**Exercise prompt**
Copy the listing exactly, leaving out every picture.

╭─ Available data

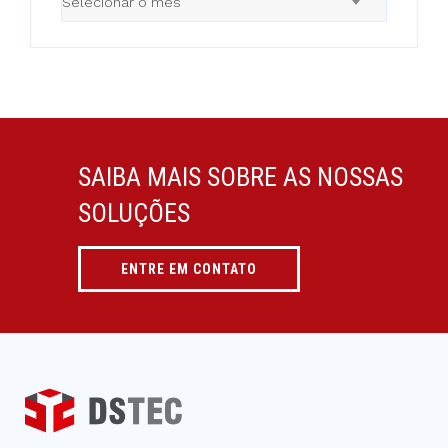
Selecionar o mês
SAIBA MAIS SOBRE AS NOSSAS
SOLUÇÕES
ENTRE EM CONTATO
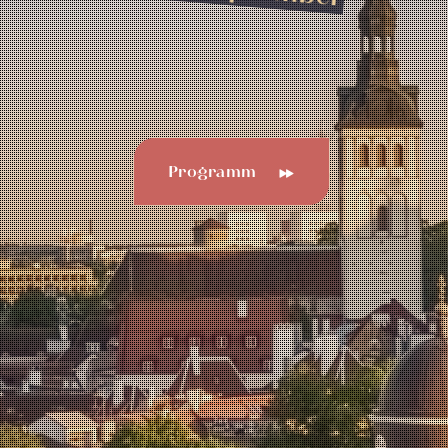
Programm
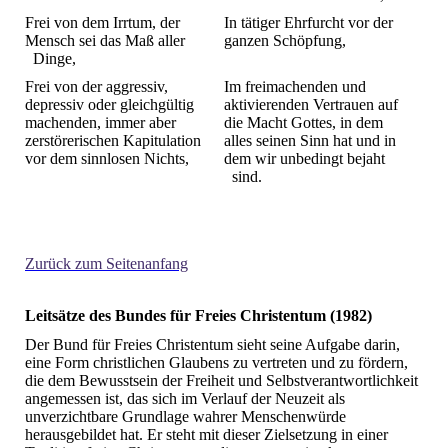
Frei von dem Irrtum, der
In tätiger Ehrfurcht vor der
Mensch sei das Maß aller
ganzen Schöpfung,
Dinge,
Frei von der aggressiv,
Im freimachenden und
depressiv oder gleichgültig
aktivierenden Vertrauen auf
machenden, immer aber
die Macht Gottes, in dem
zerstörerischen Kapitulation
alles seinen Sinn hat und in
vor dem sinnlosen Nichts,
dem wir unbedingt bejaht
sind.
Zurück zum Seitenanfang
Leitsätze des Bundes für Freies Christentum (1982)
Der Bund für Freies Christentum sieht seine Aufgabe darin,
eine Form christlichen Glaubens zu vertreten und zu fördern,
die dem Bewusstsein der Freiheit und Selbstverantwortlichkeit
angemessen ist, das sich im Verlauf der Neuzeit als
unverzichtbare Grundlage wahrer Menschenwürde
herausgebildet hat. Er steht mit dieser Zielsetzung in einer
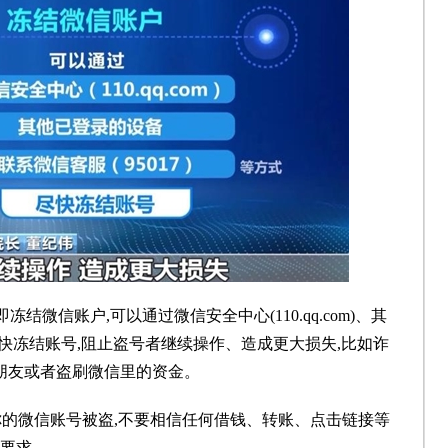
结微信账户,可以通过微信安全中心(110.qq.com)、其
式尽快冻结账号,阻止盗号者继续操作、造成更大损失,比如诈
朋友或者盗刷微信里的资金。
你的微信账号被盗,不要相信任何借钱、转账、点击链接等
要求。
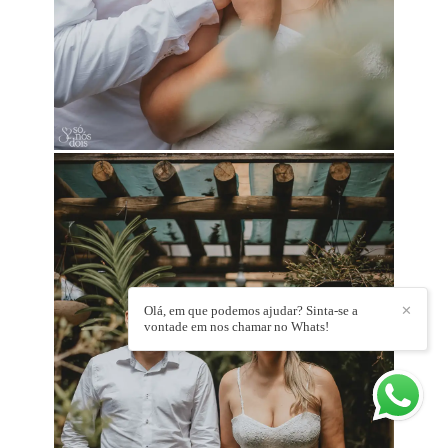
Olá, em que podemos ajudar? Sinta-se a
✕
vontade em nos chamar no Whats!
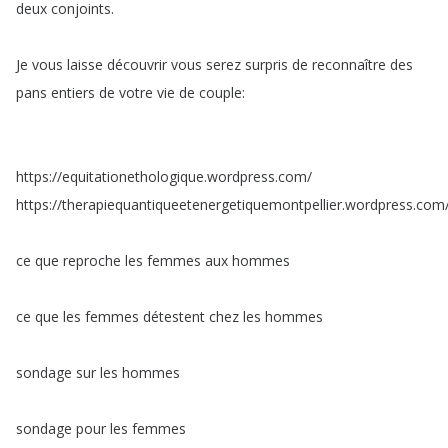
deux
conjoints
.
Je
vous
laisse
découvrir
vous
serez
surpris
de
reconnaître
des
pans
entiers
de
votre
vie
de
couple
:
https
://
equitationethologique
.
wordpress
.
com
/
https
://
therapiequantiqueetenergetiquemontpellier
.
wordpress
.
com
ce
que
reproche
les
femmes
aux
hommes
ce
que
les
femmes
détestent
chez
les
hommes
sondage
sur
les
hommes
sondage
pour
les
femmes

╰─

**Solution for this problem**
Selecionar o mês
SAIBA MAIS SOBRE AS NOSSAS
SOLUÇÕES
ENTRE EM CONTATO
Programm
Frei von dem Irrtum, der
In tätiger Ehrfurcht vor der
Mensch sei das Maß aller
ganzen Schöpfung,
Dinge,
Frei von der aggressiv,
Im freimachenden und
depressiv oder gleichgültig
aktivierenden Vertrauen auf
machenden, immer aber
die Macht Gottes, in dem
zerstörerischen Kapitulation
alles seinen Sinn hat und in
vor dem sinnlosen Nichts,
dem wir unbedingt bejaht
sind.
Zurück zum Seitenanfang
Leitsätze des Bundes für Freies Christentum (1982)
Der Bund für Freies Christentum sieht seine Aufgabe darin,
eine Form christlichen Glaubens zu vertreten und zu fördern,
die dem Bewusstsein der Freiheit und Selbstverantwortlichkeit
angemessen ist, das sich im Verlauf der Neuzeit als
unverzichtbare Grundlage wahrer Menschenwürde
herausgebildet hat. Er steht mit dieser Zielsetzung in einer
结微信账户,可以通过微信安全中心(110.qq.com)、其
式尽快冻结账号,阻止盗号者继续操作、造成更大损失,比如诈
朋友或者盗刷微信里的资金。
你的微信账号被盗,不要相信任何借钱、转账、点击链接等
要求。
Olá, em que podemos ajudar? Sinta-se a
✕
vontade em nos chamar no Whats!
deux
conjoints
.
Je
vous
laisse
découvrir
vous
serez
surpris
de
reconnaître
des
pans
entiers
de
votre
vie
de
couple
:
https
://
equitationethologique
.
wordpress
.
com
/
https
://
therapiequantiqueetenergetiquemontpellier
.
wordpress
.
com
ce
que
reproche
les
femmes
aux
hommes
ce
que
les
femmes
détestent
chez
les
hommes
sondage
sur
les
hommes
sondage
pour
les
femmes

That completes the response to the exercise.